Re: [R] "R is not a validated software package.."

From: Marc Schwartz <marc_schwartz_at_comcast.net>
Date: Fri, 08 Jun 2007 14:11:48 -0500

On Fri, 2007-06-08 at 16:02 +0200, Giovanni Parrinello wrote:
> Dear All,
> discussing with a statistician of a pharmaceutical company I received
> this answer about the statistical package that I have planned to use:
>
> As R is not a validated software package, we would like to ask if it
> would rather be possible for you to use SAS, SPSS or another approved
> statistical software system.
>
> Could someone suggest me a 'polite' answer?
> TIA
> Giovanni
>

The polite answer is that there is no such thing as 'FDA approved' software for conducting clinical trials. The FDA does not approve, validate or otherwise endorse software.

If the pharma company in question has developed their own list of acceptable software applications that you must comply with, that is different, but is independent of any FDA requirements.

As the saying used to be several decades ago, "Nobody ever got fired for buying IBM". In the clinical trials realm today, the same could be said for SAS or Oracle Clinical.

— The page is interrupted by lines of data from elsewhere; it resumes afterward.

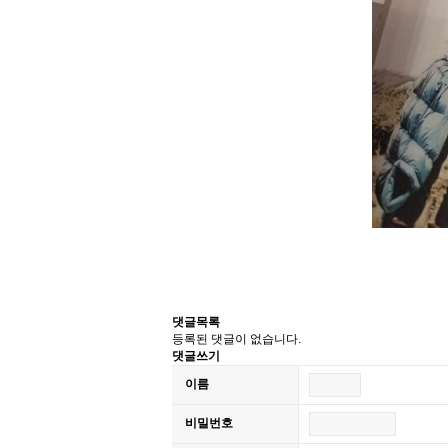
댓글목록
등록된 댓글이 없습니다.
댓글쓰기
이름
비밀번호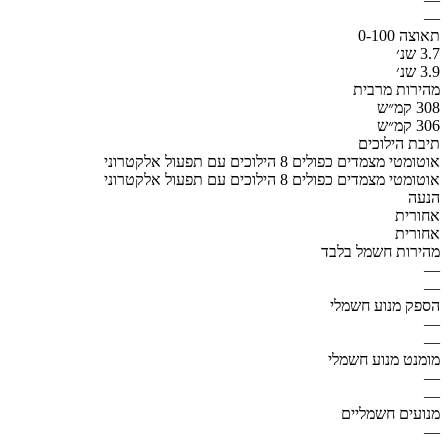
—
תאוצה 0-100
3.7 שנ׳
3.9 שנ׳
מהירות מרבית
308 קמ״ש
306 קמ״ש
תיבת הילוכים
אוטומטי מצמדים כפולים 8 הילוכים עם תפעול אלקטרוני
אוטומטי מצמדים כפולים 8 הילוכים עם תפעול אלקטרוני
הנעה
אחורית
אחורית
מהירות חשמל בלבד
—
—
הספק מנוע חשמלי
—
—
מומנט מנוע חשמלי
—
—
מנועים חשמליים
—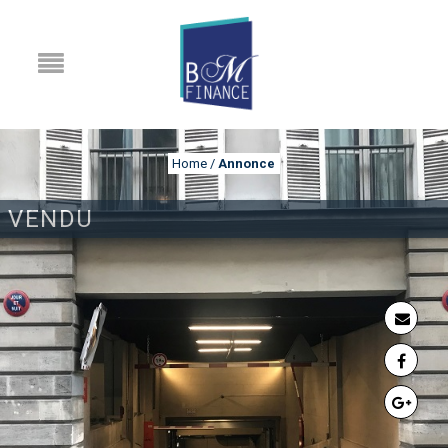
Home
/
Annonce
VENDU
ANNONCE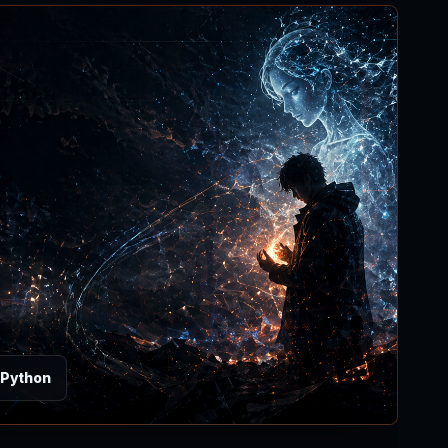
 Python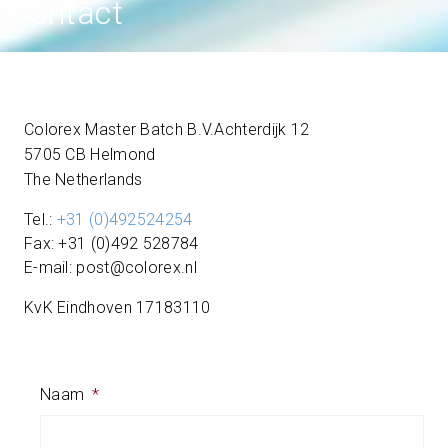
Contact
Colorex Master Batch B.V.Achterdijk 12
5705 CB Helmond
The Netherlands
Tel.:
+31 (0)492524254
Fax: +31 (0)492 528784
E-mail: post@colorex.nl
KvK Eindhoven 17183110
Naam
*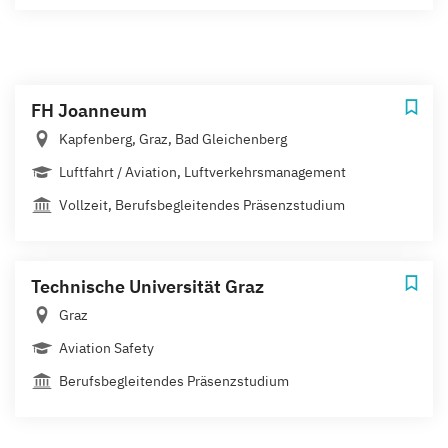
FH Joanneum
Kapfenberg, Graz, Bad Gleichenberg
Luftfahrt / Aviation, Luftverkehrsmanagement
Vollzeit, Berufsbegleitendes Präsenzstudium
Technische Universität Graz
Graz
Aviation Safety
Berufsbegleitendes Präsenzstudium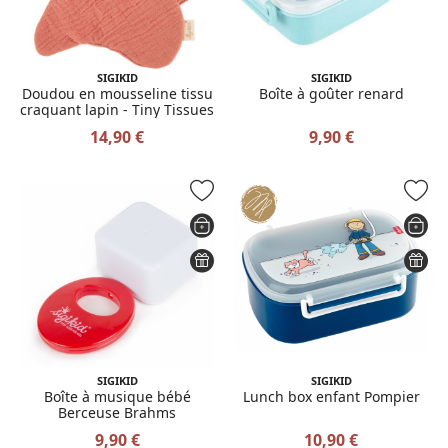
SIGIKID
SIGIKID
Doudou en mousseline tissu
Boîte à goûter renard
craquant lapin - Tiny Tissues
14,90 €
9,90 €
SIGIKID
SIGIKID
Boîte à musique bébé
Lunch box enfant Pompier
Berceuse Brahms
9,90 €
10,90 €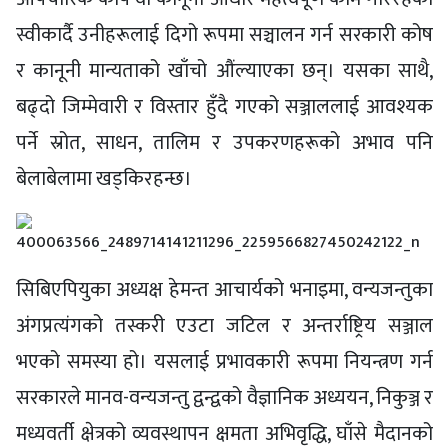
स्वीकार्दै उनीहरूलाई दिगो रूपमा सञ्चालन गर्न सरकारी कोष
र कानूनी मान्यताको खाँचो औंल्याएका छन्। यसका साथै,
बढ्दो जिम्मेवारी र विस्तार हुँदै गएको सञ्जाललाई आवश्यक
पर्ने स्रोत, साधन, तालिम र उपकरणहरूको अभाव पनि
बेलाबेलामा खड्किरहन्छ।
सिबिएपियुका अध्यक्ष हेमन्त आचार्यको भनाइमा, वन्यजन्तुका
अंगप्रत्यंगको तस्करी एउटा जटिल र अन्तर्राष्ट्रिय सञ्जाल
भएको समस्या हो। यसलाई प्रभावकारी रूपमा नियन्त्रण गर्न
सरकारले मानव-वन्यजन्तु द्वन्द्वको वैज्ञानिक अध्ययन, निकुञ्ज र
मध्यवर्ती क्षेत्रको व्यवस्थापन क्षमता अभिवृद्धि, घाँसे मैदानको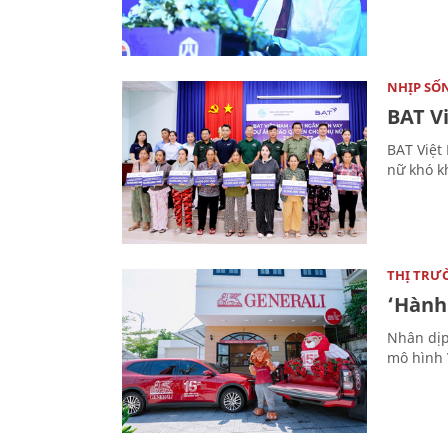
NHỊP SỐ
BAT Vi
BAT Việt
nữ khó k
THỊ TRƯ
‘Hành 
Nhân dịp
mô hình 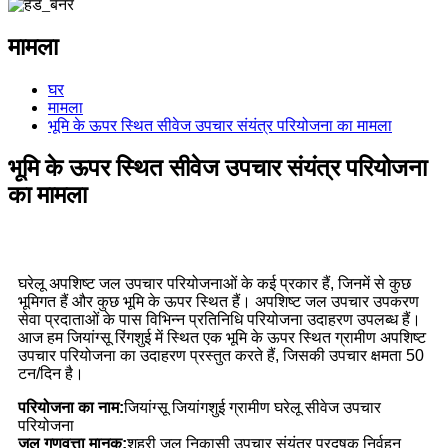
मामला
घर
मामला
भूमि के ऊपर स्थित सीवेज उपचार संयंत्र परियोजना का मामला
भूमि के ऊपर स्थित सीवेज उपचार संयंत्र परियोजना
का मामला
घरेलू अपशिष्ट जल उपचार परियोजनाओं के कई प्रकार हैं, जिनमें से कुछ
भूमिगत हैं और कुछ भूमि के ऊपर स्थित हैं। अपशिष्ट जल उपचार उपकरण
सेवा प्रदाताओं के पास विभिन्न प्रतिनिधि परियोजना उदाहरण उपलब्ध हैं।
आज हम जियांग्सू रिंगशुई में स्थित एक भूमि के ऊपर स्थित ग्रामीण अपशिष्ट
उपचार परियोजना का उदाहरण प्रस्तुत करते हैं, जिसकी उपचार क्षमता 50
टन/दिन है।
परियोजना का नाम:
जियांग्सू जियांगशुई ग्रामीण घरेलू सीवेज उपचार
परियोजना
जल गुणवत्ता मानक:
शहरी जल निकासी उपचार संयंत्र प्रदूषक निर्वहन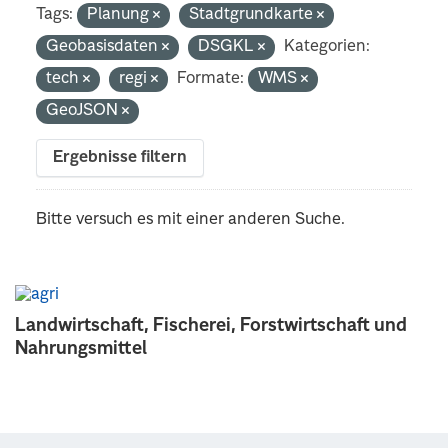
Tags:
Planung
Stadtgrundkarte
Geobasisdaten
DSGKL
Kategorien:
tech
regi
Formate:
WMS
GeoJSON
Ergebnisse filtern
Bitte versuch es mit einer anderen Suche.
Landwirtschaft, Fischerei, Forstwirtschaft und
Nahrungsmittel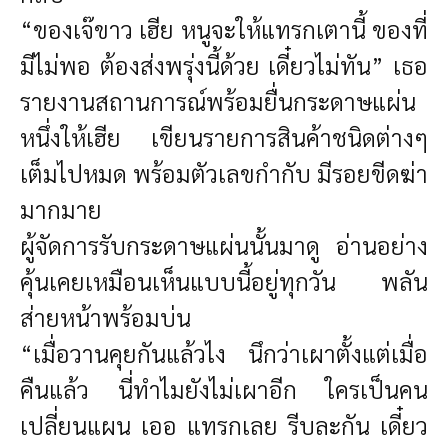
“ของเจ๊ขาว เฮีย หนูจะให้แทรกเตานี้ ของที่
มีไม่พอ ต้องส่งพรุ่งนี้ด้วย เดี๋ยวไม่ทัน” เธอ
รายงานสถานการณ์พร้อมยื่นกระดาษแผ่น
หนึ่งให้เฮีย เขียนรายการสินค้าชนิดต่างๆ
เต็มไปหมด พร้อมตัวเลขกำกับ มีรอยขีดฆ่า
มากมาย
ผู้จัดการรับกระดาษแผ่นนั้นมาดู อ่านอย่าง
คุ้นเคยเหมือนเห็นแบบนี้อยู่ทุกวัน พลัน
ส่ายหน้าพร้อมบ่น
“เมื่อวานคุยกันแล้วไง นึกว่าเผาตั้งแต่เมื่อ
คืนแล้ว นี่ทำไมยังไม่เผาอีก ใครเป็นคน
เปลี่ยนแผน เออ แทรกเลย รีบละกัน เดี๋ยว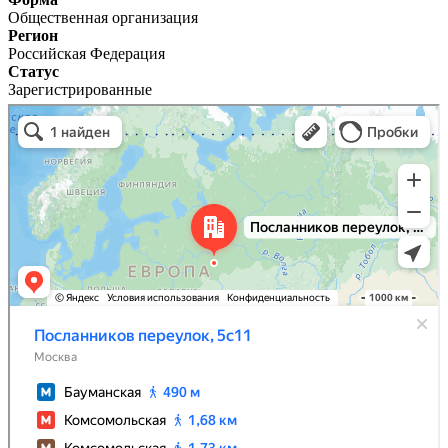
Общественная организация
Регион
Российская Федерация
Статус
Зарегистрированные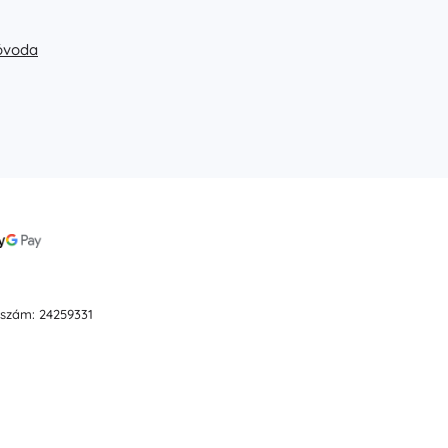
 óvoda
ószám: 24259331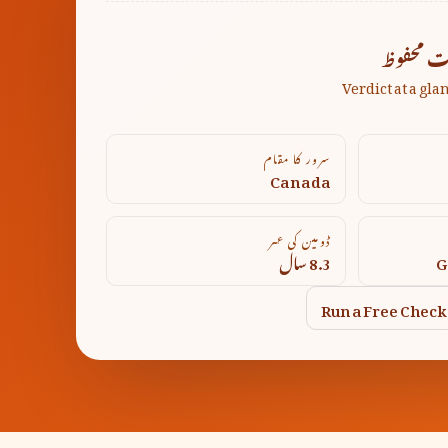
ت محفوظ
Verdict at a gla
سرور کا مقام
Canada
ڈومین کی عمر
G
8.3 سال
Run a Free Check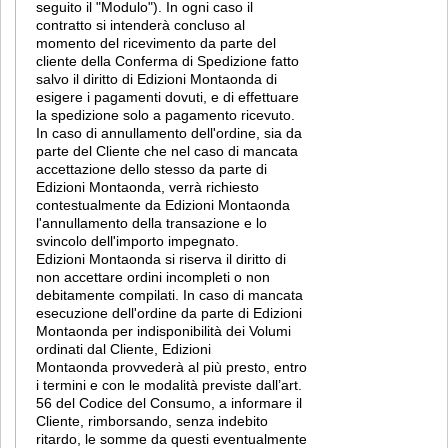
seguito il "Modulo"). In ogni caso il
contratto si intenderà concluso al
momento del ricevimento da parte del
cliente della Conferma di Spedizione fatto
salvo il diritto di Edizioni Montaonda di
esigere i pagamenti dovuti, e di effettuare
la spedizione solo a pagamento ricevuto.
In caso di annullamento dell'ordine, sia da
parte del Cliente che nel caso di mancata
accettazione dello stesso da parte di
Edizioni Montaonda, verrà richiesto
contestualmente da Edizioni Montaonda
l'annullamento della transazione e lo
svincolo dell'importo impegnato.
Edizioni Montaonda si riserva il diritto di
non accettare ordini incompleti o non
debitamente compilati. In caso di mancata
esecuzione dell'ordine da parte di Edizioni
Montaonda per indisponibilità dei Volumi
ordinati dal Cliente, Edizioni
Montaonda provvederà al più presto, entro
i termini e con le modalità previste dall’art.
56 del Codice del Consumo, a informare il
Cliente, rimborsando, senza indebito
ritardo, le somme da questi eventualmente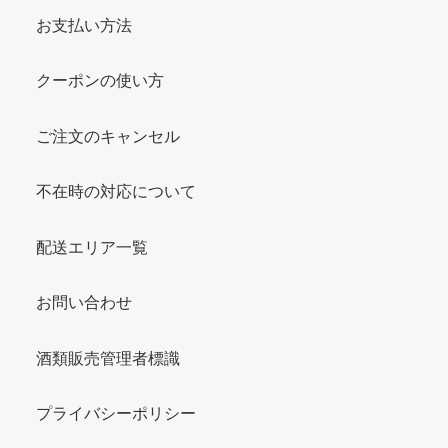
お支払い方法
クーポンの使い方
ご注文のキャンセル
不在時の対応について
配送エリア一覧
お問い合わせ
酒類販売管理者標識
プライバシーポリシー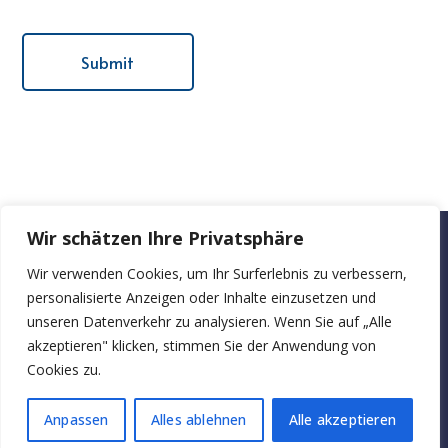
Wir schätzen Ihre Privatsphäre
bueroraeume-zu-
Wir verwenden Cookies, um Ihr Surferlebnis zu verbessern,
Startseite
Über
Blog
Kontakt
personalisierte Anzeigen oder Inhalte einzusetzen und
mieten.at
uns
unseren Datenverkehr zu analysieren. Wenn Sie auf „Alle
akzeptieren" klicken, stimmen Sie der Anwendung von
Cookies zu.
Anpassen
Alles ablehnen
Alle akzeptieren
Copyright © 2025. Alle rechten voorbehouden.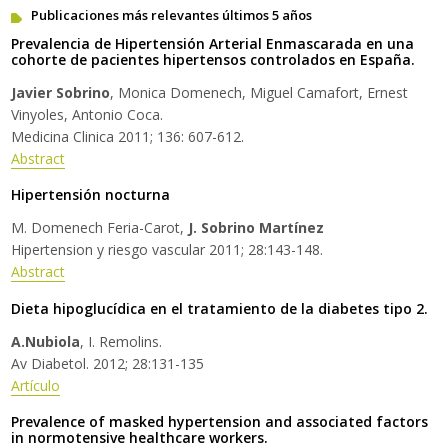
Publicaciones más relevantes últimos 5 años
Prevalencia de Hipertensión Arterial Enmascarada en una
cohorte de pacientes hipertensos controlados en España.
Javier Sobrino
, Monica Domenech, Miguel Camafort, Ernest
Vinyoles, Antonio Coca.
Medicina Clinica 2011; 136: 607-612.
Abstract
Hipertensión nocturna
M. Domenech Feria-Carot,
J. Sobrino Martínez
Hipertension y riesgo vascular 2011; 28:143-148.
Abstract
Dieta hipoglucídica en el tratamiento de la diabetes tipo 2.
A.Nubiola
, I. Remolins.
Av Diabetol. 2012; 28:131-135
Artículo
Prevalence of masked hypertension and associated factors
in normotensive healthcare workers.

That is a political, and perhaps a corporate legal counsel driven "risk aversion" based issue, not a scientific one. It is also a human behavioral issue, as Bert noted, relative to fighting inertia, training or re-training issues and the pre-existing investment in internal processes and infrastructure. This will change over time as more statisticians, who have been trained in the use of R during their academic years, enter into industry positions.

As others have noted, there is a PERCEPTION that somehow SAS is endorsed by the FDA or that it constitutes a 'gold standard' of sorts. This is a perception and not reality.

That being said:

There are a variety of relevant Guidance and Guideline documents that the FDA has put forth to address these issues. Most recently, the FDA approved final guidance for the use of computerized systems in clinical investigations (May 2007):

http://www.fda.gov/OHRMS/DOCKETS/98fr/04d-0440-gdl0002.pdf

In addition, there is a General Principles of Software Validation document:

http://www.fda.gov/cdrh/comp/guidance/938.html

The majority of the 21 CFR Part 11 requirements (audit trails, electronic signatures, etc.) are relevant to systems that manage "source medical records". These would typically be database applications and medical devices, not statistical applications. In our shop for example, our Oracle 10g server has been implemented in accordance with these requirements.

There is a 21 CFR Part 11 guidance document here:

http://www.fda.gov/ohrms/dockets/98fr/5667fnl.pdf

There are also all of the so-called FDA and ICH GxP (Good x Practice) documents:

   http://www.fda.gov/oc/gcp/guidance.html    http://www.ich.org/cache/compo/475-272-1.html

that provide a framework for operations in a regulated environment and for relevant statistical practice guidance. The 'x' above is replaced by words such as "Clinical", "Manufacturing", "Laboratory", etc.

There is even a draft guidance document on the use of Bayesian techniques for medical device trials:

http://www.fda.gov/cdrh/osb/guidance/1601.html

Some of the references in other posts have to do with software embedded in medical devices, which could be anything such as bedside ECG monitoring stations, diagnostic imaging systems, radiation therapy instrumentation and pacemakers. These are generally not relevant to this discussion.

The bottom line, is that while there is a burden on the part of the 'software publisher' to utilize and document reasonable manufacturing, version control, software maintenance and quality processes, the overwhelming burden is on the END USER to determine that their statistical package is suitable for the application intended and to have written SOPs (Standard Operating Procedures) to define how they will validate their installation and use of the statistical software.

This goes to some of the comments that Cody had relative to IQ/OQ/PQ documentation, which refers to Installation Qualification, Operational Qualification and Performance Qualification.

For example, in the context of R, the use of "make check-all" and the retention of the output subsequent to compiling R from source code can be part of that documentation process. Bert referred to this in his comments.

Beyond that, the details of such documentation will be driven by a variety of characteristics that are relevant to the nature of the environment (academic, commercial, clinical, pre-clinical, etc.) in which one is operating and related considerations.

As Frank noted, there will be a session at useR!2007:

  http://user2007.org/

entitled "The Use of R in Clinical Trials and Industry-Sponsored Medical Research". This session will take place on Friday, August 10 and I would invite any interested parties to attend the meetings. I think that you will find the subject matter quite enlightening.

One closing comment: There is increasing use of R within the FDA itself and this will only further help to assuage the fears of prospective users over time.